In response, Minister Simon Harris spoke of the continuing job investment in the city and also in higher education, which is his portfolio.

But turning his attention to traffic congestion, he accepted that there were “real issues” when it came to transport, mobility and accessibility around Galway.

“We share the view that we need a Park & Ride facility and I understand there are also Bus Connects plans.

“I also suggest that the City Council reflect on her comments. I am proud to be in a Government that is providing unparalleled levels of investment to local authorities and unparalleled opportunities for local authorities to draw down,” he said.

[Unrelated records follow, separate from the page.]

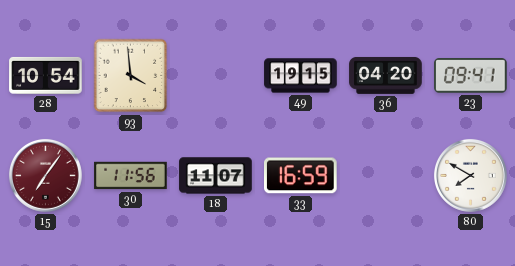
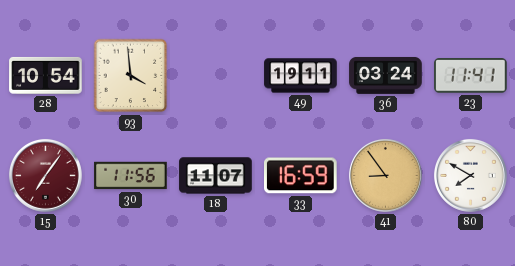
49: 19:15 -> 19:11
36: 04:20 -> 03:24
23: 09:41 -> 11:41
41: none -> 8:54
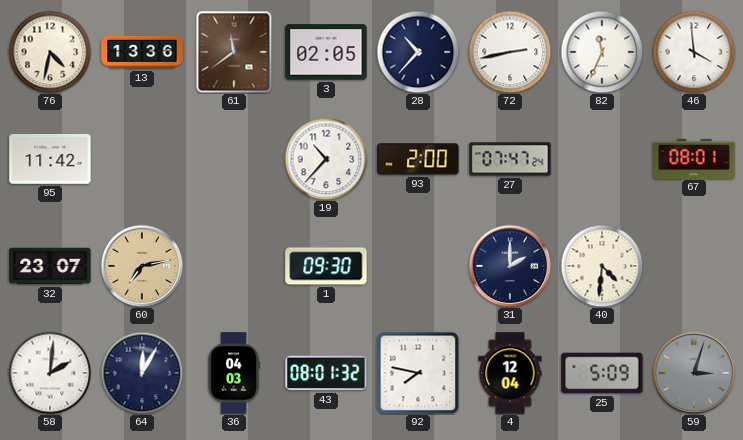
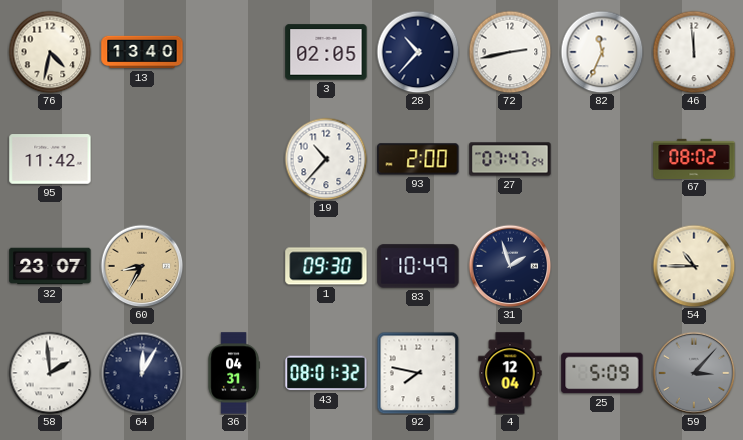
13: 13:36 -> 13:40
61: 11:39 -> none
46: 3:59 -> 11:59
67: 08:01 -> 08:02
60: 7:13 -> 8:35
83: none -> 10:49
31: 2:00 -> 1:57
40: 4:31 -> none
54: none -> 10:45
58: 2:01 -> 1:59
36: 04:03 -> 04:31
59: 3:03 -> 3:07
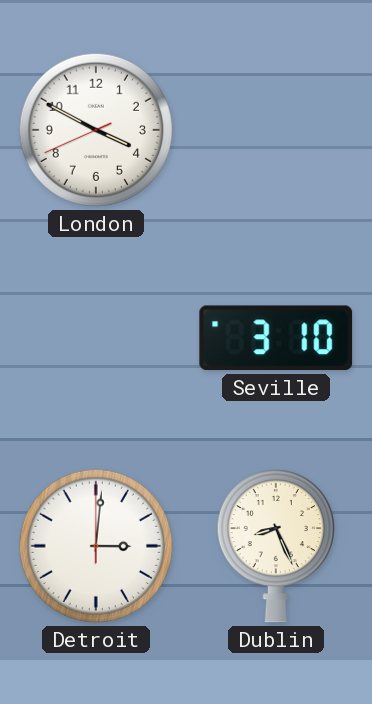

Then Minister Harris referred to the controversial Galway City Outer Ring Road which he said was “struck down by An Bord Pleanála”, despite a lot of energy having been put into that project.

However, Deputy Connolly picked up on this and pointed out that An Bord Pleanála did not say ‘No’ to the ring road.

“The High Court said ‘No’ to the ring road because An Bord Pleanála acknowledged it failed utterly to consider climate change and our climate change obligations.

“That tells us something about An Bord Pleanála and the management that submitted such a plan.”

In the end, Minister Harris agreed that there needed to be a masterplan for Galway City.

“I suggest it is for the local authority to come up with a vision and then work with the Government to try to fund and implement that.”